Las limitaciones de un poeta son la
otra cara de sus virtudes. Los poemas “Noche cerrada” y “Si no puedes dormir” tratan
del insomnio y pueden ejemplificar desaciertos y aciertos. El primero, un poema frustrado,
con su banal anécdota privada (ese repetido “¿A qué sí?”); el segundo, con su
comienzo a lo Álvaro de Campos (“Huyes de madrugada por una carretera
solitaria”) ejemplifica bien el dicho de Amiel: “Un paisaje es un estado del
alma”.
Con lenguaje preciso, sin grasa
retórica, Lorenzo Oliván reúne en Los daños un puñado de poemas
memorables. Cito algunos: “El único lugar”, donde los cuerpos que se aman son
“la síntesis extrema de la tierra”, “el gran bosque de símbolos”; “Restos de un
paisaje”, en que se ejemplifica “la erosión / del viento del lenguaje / sobre
todas las cosas”; “El viaje se vacía”, que parece reescribir de la manera más
minimalista posible el enfático “Mujer con alcuza”, de Dámaso Alonso;
“Mirador”, con ese verso que ejemplifica bien su poética: “Piensas mucho mejor
con los ojos abiertos”.
Pero ese deseo de ir a lo esencial,
de no quedarse en el recuento de experiencias, le juega a veces al poeta
algunas malas pasadas. La “distancia intrínseca” en que se encierra la realidad,
según se nos dice, por dos veces, en el primer poema ejemplifica bien el gusto
por cierta palabrería abstracta que parece producir un espejismo de
profundidad. “Casi todo es abstracto” titula precisamente un poema. Pero no es
lo mismo el término “abstracto” popularizado en la pintura, donde se opone a “figurativo”
(una acepción reciente), que en filosofía o en otros ámbitos, en los que se
opone a “concreto”. En su poema —escrito en prosa, como otros varios del libro—
confunde Lorenzo Oliván ambas acepciones: “Debajo de la piel del mundo o de
nosotros casi todo es abstracto.
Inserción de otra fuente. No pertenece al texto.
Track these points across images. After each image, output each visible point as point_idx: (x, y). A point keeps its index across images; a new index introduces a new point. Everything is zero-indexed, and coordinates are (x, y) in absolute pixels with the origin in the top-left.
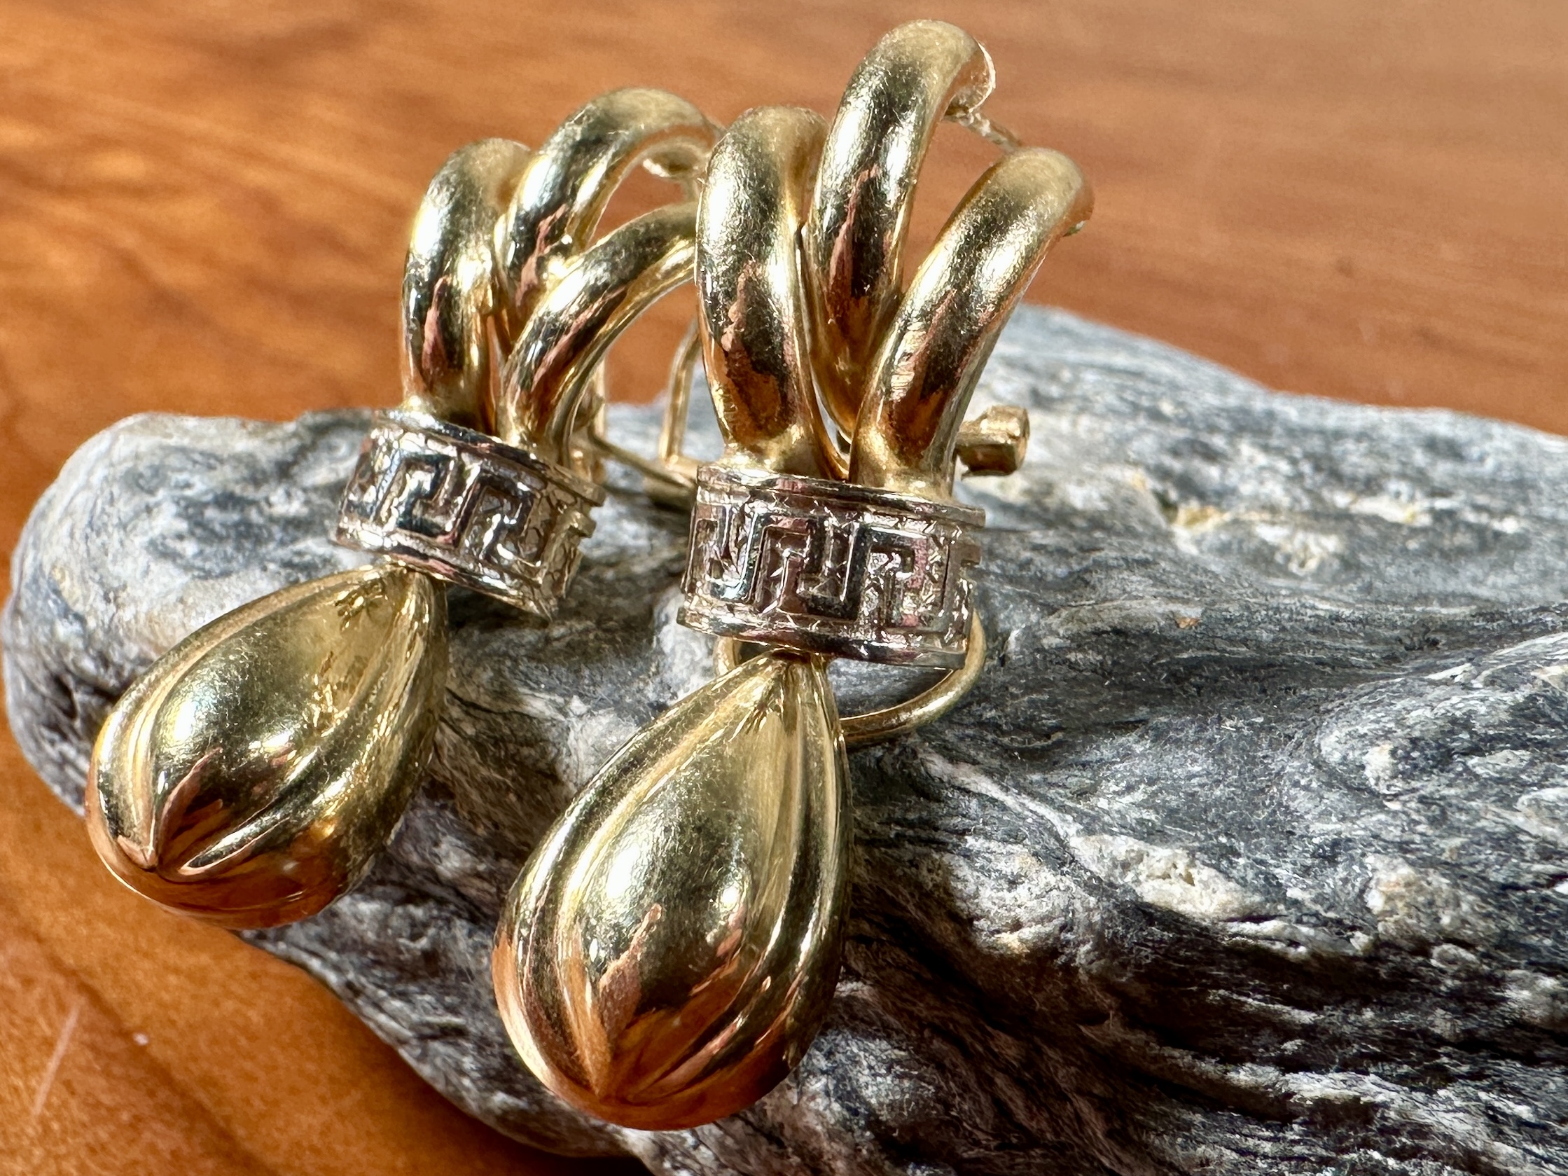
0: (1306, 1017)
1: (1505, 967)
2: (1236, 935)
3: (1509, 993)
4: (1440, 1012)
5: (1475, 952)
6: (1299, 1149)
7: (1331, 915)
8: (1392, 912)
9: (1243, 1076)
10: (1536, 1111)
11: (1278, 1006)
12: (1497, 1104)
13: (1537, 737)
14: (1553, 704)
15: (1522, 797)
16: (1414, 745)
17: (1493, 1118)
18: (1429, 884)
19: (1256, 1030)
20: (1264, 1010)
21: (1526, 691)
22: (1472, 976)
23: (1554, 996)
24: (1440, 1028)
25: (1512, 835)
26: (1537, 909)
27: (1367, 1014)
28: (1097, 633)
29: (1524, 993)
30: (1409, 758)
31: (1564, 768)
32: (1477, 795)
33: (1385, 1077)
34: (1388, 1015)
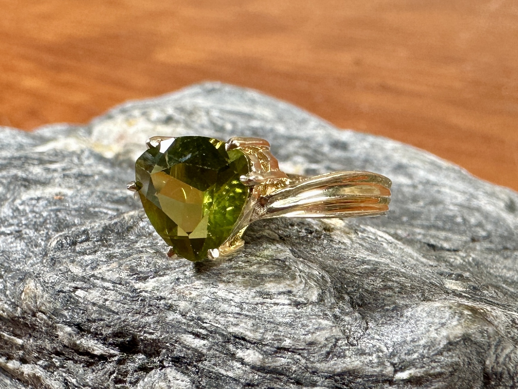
0: (20, 341)
1: (56, 323)
3: (59, 333)
4: (47, 340)
5: (47, 316)
7: (13, 300)
8: (25, 300)
9: (12, 365)
10: (77, 382)
11: (12, 337)
12: (67, 378)
13: (109, 238)
14: (122, 226)
15: (79, 258)
16: (66, 238)
17: (66, 384)
18: (37, 289)
19: (12, 347)
20: (9, 338)
21: (116, 220)
22: (48, 326)
23: (70, 334)
24: (48, 346)
25: (67, 272)
26: (68, 301)
27: (31, 341)
28: (32, 199)
29: (62, 333)
30: (62, 243)
31: (105, 249)
32: (68, 257)
33: (41, 366)
34: (36, 341)
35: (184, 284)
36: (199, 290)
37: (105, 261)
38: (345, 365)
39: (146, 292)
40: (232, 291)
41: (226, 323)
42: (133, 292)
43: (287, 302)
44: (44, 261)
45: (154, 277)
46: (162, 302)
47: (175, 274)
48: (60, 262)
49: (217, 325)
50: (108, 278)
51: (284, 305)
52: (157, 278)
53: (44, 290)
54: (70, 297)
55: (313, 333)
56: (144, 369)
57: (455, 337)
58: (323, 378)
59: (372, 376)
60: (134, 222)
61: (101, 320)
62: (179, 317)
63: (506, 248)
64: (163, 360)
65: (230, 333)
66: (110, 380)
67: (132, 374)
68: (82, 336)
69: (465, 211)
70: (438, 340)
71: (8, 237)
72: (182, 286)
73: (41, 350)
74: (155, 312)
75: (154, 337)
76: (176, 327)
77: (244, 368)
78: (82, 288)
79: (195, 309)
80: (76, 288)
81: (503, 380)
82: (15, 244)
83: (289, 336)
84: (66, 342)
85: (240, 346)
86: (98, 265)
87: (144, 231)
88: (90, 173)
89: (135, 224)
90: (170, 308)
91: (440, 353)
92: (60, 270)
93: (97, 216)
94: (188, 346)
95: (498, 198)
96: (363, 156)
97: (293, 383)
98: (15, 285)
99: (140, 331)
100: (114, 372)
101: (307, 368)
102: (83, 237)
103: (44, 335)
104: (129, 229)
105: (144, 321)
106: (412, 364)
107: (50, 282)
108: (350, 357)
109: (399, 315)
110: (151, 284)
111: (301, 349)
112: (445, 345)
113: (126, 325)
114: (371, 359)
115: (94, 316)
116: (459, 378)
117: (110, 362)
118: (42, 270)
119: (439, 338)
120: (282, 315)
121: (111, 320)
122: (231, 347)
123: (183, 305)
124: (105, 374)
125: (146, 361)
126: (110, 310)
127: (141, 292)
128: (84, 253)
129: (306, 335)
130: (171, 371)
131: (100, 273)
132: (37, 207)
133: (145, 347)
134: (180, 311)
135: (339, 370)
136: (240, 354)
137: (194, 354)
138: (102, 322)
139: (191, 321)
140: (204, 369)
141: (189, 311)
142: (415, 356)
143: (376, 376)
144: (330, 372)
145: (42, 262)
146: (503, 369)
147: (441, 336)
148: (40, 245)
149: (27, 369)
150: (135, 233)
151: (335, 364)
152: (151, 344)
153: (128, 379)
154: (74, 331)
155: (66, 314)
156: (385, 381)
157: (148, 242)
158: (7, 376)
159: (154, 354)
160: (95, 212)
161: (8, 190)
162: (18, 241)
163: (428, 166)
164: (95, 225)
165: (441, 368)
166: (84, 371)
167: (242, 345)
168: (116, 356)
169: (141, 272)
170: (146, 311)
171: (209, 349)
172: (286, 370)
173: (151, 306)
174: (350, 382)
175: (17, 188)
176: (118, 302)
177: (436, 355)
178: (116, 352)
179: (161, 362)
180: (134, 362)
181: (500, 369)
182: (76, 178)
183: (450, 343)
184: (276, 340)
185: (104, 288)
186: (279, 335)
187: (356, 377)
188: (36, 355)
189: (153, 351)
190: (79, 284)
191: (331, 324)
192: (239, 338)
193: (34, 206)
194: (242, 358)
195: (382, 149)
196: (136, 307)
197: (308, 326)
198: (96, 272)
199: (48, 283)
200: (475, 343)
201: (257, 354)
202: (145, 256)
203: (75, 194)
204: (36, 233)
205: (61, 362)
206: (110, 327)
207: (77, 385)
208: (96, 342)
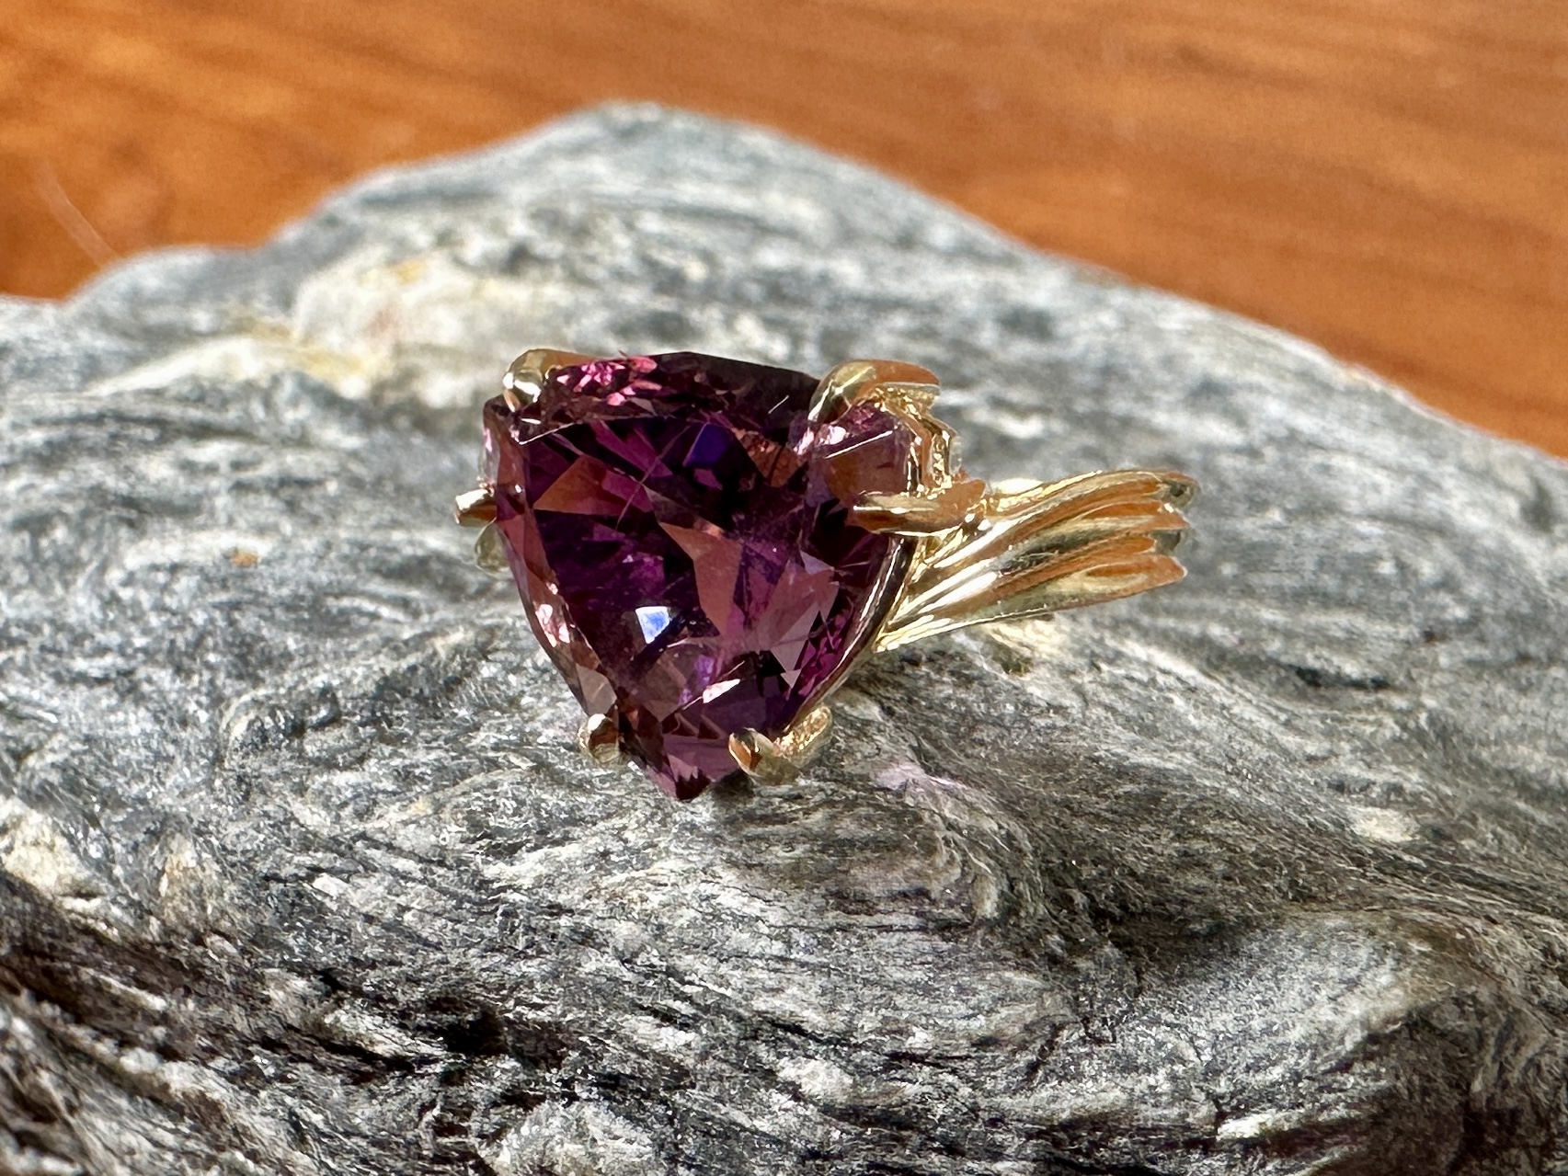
0: (157, 1003)
1: (264, 965)
2: (70, 911)
3: (271, 992)
4: (236, 1008)
5: (236, 946)
6: (191, 1144)
7: (136, 897)
8: (172, 899)
9: (136, 1062)
10: (326, 1122)
11: (134, 990)
12: (298, 1110)
13: (396, 713)
14: (431, 676)
15: (318, 781)
16: (273, 715)
17: (296, 1125)
18: (203, 869)
19: (133, 1014)
20: (125, 992)
21: (412, 659)
22: (240, 971)
23: (304, 999)
24: (241, 1025)
25: (286, 822)
26: (293, 904)
27: (191, 1005)
28: (155, 568)
29: (281, 993)
30: (262, 729)
31: (387, 750)
32: (286, 775)
33: (219, 1073)
34: (205, 1007)
35: (623, 868)
36: (666, 889)
37: (394, 793)
38: (1080, 1101)
39: (517, 890)
40: (761, 893)
41: (746, 986)
42: (477, 889)
43: (913, 921)
44: (218, 783)
45: (536, 848)
46: (564, 921)
47: (597, 839)
48: (263, 792)
49: (722, 990)
50: (407, 846)
51: (905, 929)
52: (546, 849)
53: (223, 874)
54: (300, 895)
55: (991, 1011)
56: (519, 1099)
57: (1387, 1021)
58: (1019, 1136)
59: (1155, 1129)
60: (464, 664)
61: (393, 963)
62: (615, 964)
63: (1524, 658)
64: (572, 1079)
65: (759, 1013)
66: (423, 1125)
67: (486, 1114)
68: (339, 1003)
69: (1403, 536)
70: (1338, 1029)
71: (100, 691)
72: (620, 877)
73: (219, 1032)
74: (544, 947)
75: (543, 1015)
76: (608, 993)
77: (801, 1111)
78: (332, 872)
79: (659, 943)
80: (315, 871)
81: (1520, 1131)
82: (121, 716)
83: (924, 1021)
84: (293, 1017)
85: (787, 1050)
86: (375, 803)
87: (494, 693)
88: (311, 472)
89: (468, 672)
90: (586, 938)
91: (1345, 1066)
92: (266, 815)
93: (347, 623)
94: (644, 1046)
95: (1500, 486)
96: (1096, 358)
97: (939, 1151)
98: (135, 848)
99: (504, 999)
100: (432, 1105)
101: (974, 1109)
102: (323, 713)
103: (227, 995)
104: (452, 685)
105: (513, 970)
106: (1267, 1097)
107: (239, 849)
108: (1094, 1078)
109: (1228, 950)
110: (529, 867)
111: (960, 1058)
112: (1358, 1044)
113: (464, 981)
114: (1152, 1082)
115: (370, 951)
116: (1398, 1132)
117: (422, 1076)
118: (215, 812)
119: (1341, 1023)
120: (901, 962)
121: (420, 962)
122: (762, 1051)
123: (623, 931)
124: (408, 1107)
125: (522, 1077)
126: (414, 937)
127: (502, 889)
128: (329, 764)
129: (969, 1017)
130: (597, 1114)
131: (381, 830)
132: (173, 593)
133: (519, 1040)
134: (616, 949)
135: (1065, 1116)
136: (787, 1070)
137: (660, 1070)
138: (395, 970)
139: (647, 976)
140: (690, 1110)
141: (642, 948)
142: (1276, 1073)
143: (1168, 1129)
144: (1038, 1121)
145: (209, 784)
146: (1521, 1100)
147: (1348, 1018)
148: (196, 724)
149: (179, 1077)
150: (469, 697)
151: (1055, 1099)
152: (537, 1036)
153: (475, 1126)
154: (315, 988)
155: (291, 942)
156: (1191, 1144)
157: (509, 728)
158: (118, 1086)
159: (546, 1060)
160: (342, 612)
161: (83, 535)
162: (129, 705)
163: (1291, 387)
164: (354, 674)
165: (1348, 1106)
166: (348, 1094)
167: (795, 1047)
168: (436, 1061)
169: (500, 831)
170: (520, 947)
171: (703, 1057)
172: (919, 1117)
173: (534, 930)
174: (1096, 1145)
175: (108, 526)
176: (437, 915)
177: (1332, 1071)
178: (438, 1052)
179: (567, 1083)
180: (489, 1078)
181: (1511, 1103)
182: (274, 493)
183: (1373, 1038)
184: (889, 1032)
185: (395, 873)
186: (897, 1021)
187: (1113, 1132)
188: (206, 1042)
189: (542, 1051)
190: (321, 859)
191: (1038, 983)
192: (787, 1028)
193: (165, 588)
194: (793, 1083)
195: (1156, 335)
196: (492, 931)
197: (975, 993)
198: (370, 826)
199: (233, 853)
200: (1443, 1035)
201: (837, 1071)
202: (506, 781)
203: (277, 554)
204: (178, 684)
205: (278, 1066)
206: (418, 983)
207: (326, 1130)
208: (379, 1020)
Nuestra sangre es abstracta, nuestras venas y
arterias, nuestros nervios, la piedra arbórea de nuestro esqueleto, la raíz
ocular y el ojo luminoso al que alimenta”. Y continúa luego la enumeración.
Abstractos serían la vetas de metal bajo la tierra, la fruta abierta en dos, el
anillos de los árboles, los granos de arena, las nubes, incluso “el polvo del
camino si le da vida el viento”. Y de ahí deduce que “la realidad, de forma paradójica,
resulta realista solo al primer vistazo y en su primera piel”. Lo que parece
querer decir es que, vistas de cerca, ciertas realidades —el tronco de un
árbol, la pulpa de una futa, un muro— presentan texturas similares a las de la
pintura abstracta, pero eso no supone que sean menos concretos.
“Dejarse ir en el ritmo que nos
piensa” es un verso que podría servir de lema a todo el libro. Vale para el
poeta que lo escribe y para el lector que lee, a veces sin entender del todo.
Ciertos sofismas con los que de vez
en cuando nos tropezamos, las moralejas conceptuales que tienden a cerrar los
poemas, no impiden que este libro suponga un ir audazmente más allá en la obra
poética de su autor y en la poesía española contemporánea.